I would like the lines below, from the one with "persoonlijkheid een cruciale" through the one with "zadanie zlecone przez resort Ministerstwa", copied exactly and without any pictures.

----- DATA LISTING

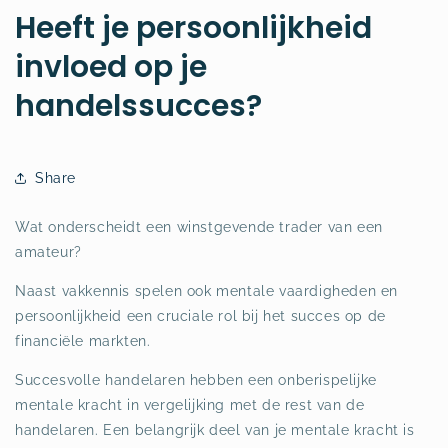
Heeft je persoonlijkheid
invloed op je
handelssucces?
Share
Wat onderscheidt een winstgevende trader van een
amateur?
Naast vakkennis spelen ook mentale vaardigheden en
persoonlijkheid een cruciale rol bij het succes op de
financiële markten.
Succesvolle handelaren hebben een onberispelijke
mentale kracht in vergelijking met de rest van de
handelaren. Een belangrijk deel van je mentale kracht is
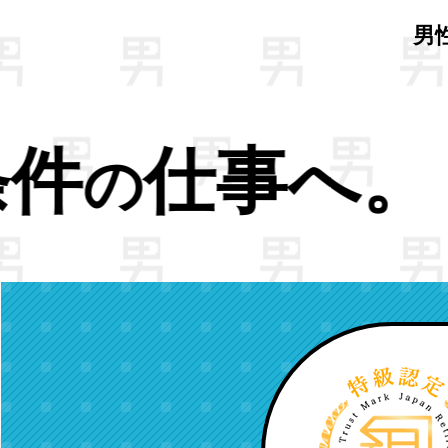
男
NEXT
>>今よ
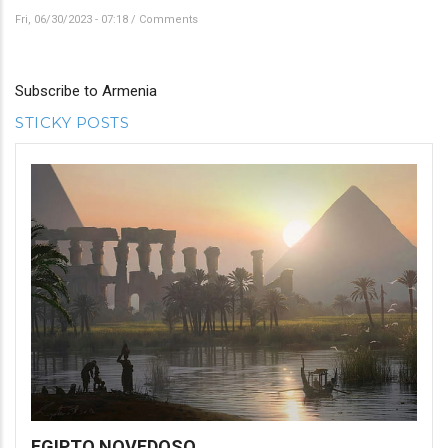
Fri, 06/30/2023 - 07:18
/
Comments
Subscribe to Armenia
STICKY POSTS
EGIPTO NOVEDOSO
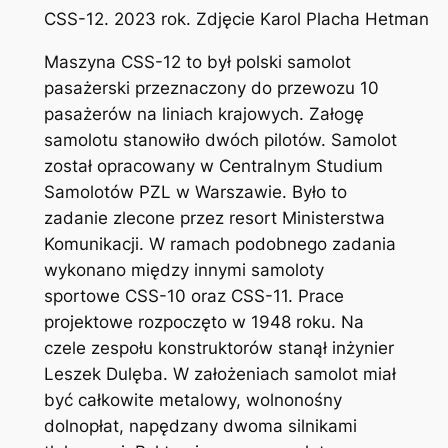
CSS-12. 2023 rok. Zdjęcie Karol Placha Hetman
Maszyna CSS-12 to był polski samolot
pasażerski przeznaczony do przewozu 10
pasażerów na liniach krajowych. Załogę
samolotu stanowiło dwóch pilotów. Samolot
został opracowany w Centralnym Studium
Samolotów PZL w Warszawie. Było to
zadanie zlecone przez resort Ministerstwa
Komunikacji. W ramach podobnego zadania
wykonano między innymi samoloty
sportowe CSS-10 oraz CSS-11. Prace
projektowe rozpoczęto w 1948 roku. Na
czele zespołu konstruktorów stanął inżynier
Leszek Dulęba. W założeniach samolot miał
być całkowite metalowy, wolnonośny
dolnopłat, napędzany dwoma silnikami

----------

# ANSWER SECTION:
persoonlijkheid een cruciale rol bij het succes op de
financiële markten.
Succesvolle handelaren hebben een onberispelijke
mentale kracht in vergelijking met de rest van de
handelaren. Een belangrijk deel van je mentale kracht is
男
NEXT
>>今よ
Fri, 06/30/2023 - 07:18
/
Comments
Subscribe to Armenia
STICKY POSTS
EGIPTO NOVEDOSO
CSS-12. 2023 rok. Zdjęcie Karol Placha Hetman
Maszyna CSS-12 to był polski samolot
pasażerski przeznaczony do przewozu 10
pasażerów na liniach krajowych. Załogę
samolotu stanowiło dwóch pilotów. Samolot
został opracowany w Centralnym Studium
Samolotów PZL w Warszawie. Było to
zadanie zlecone przez resort Ministerstwa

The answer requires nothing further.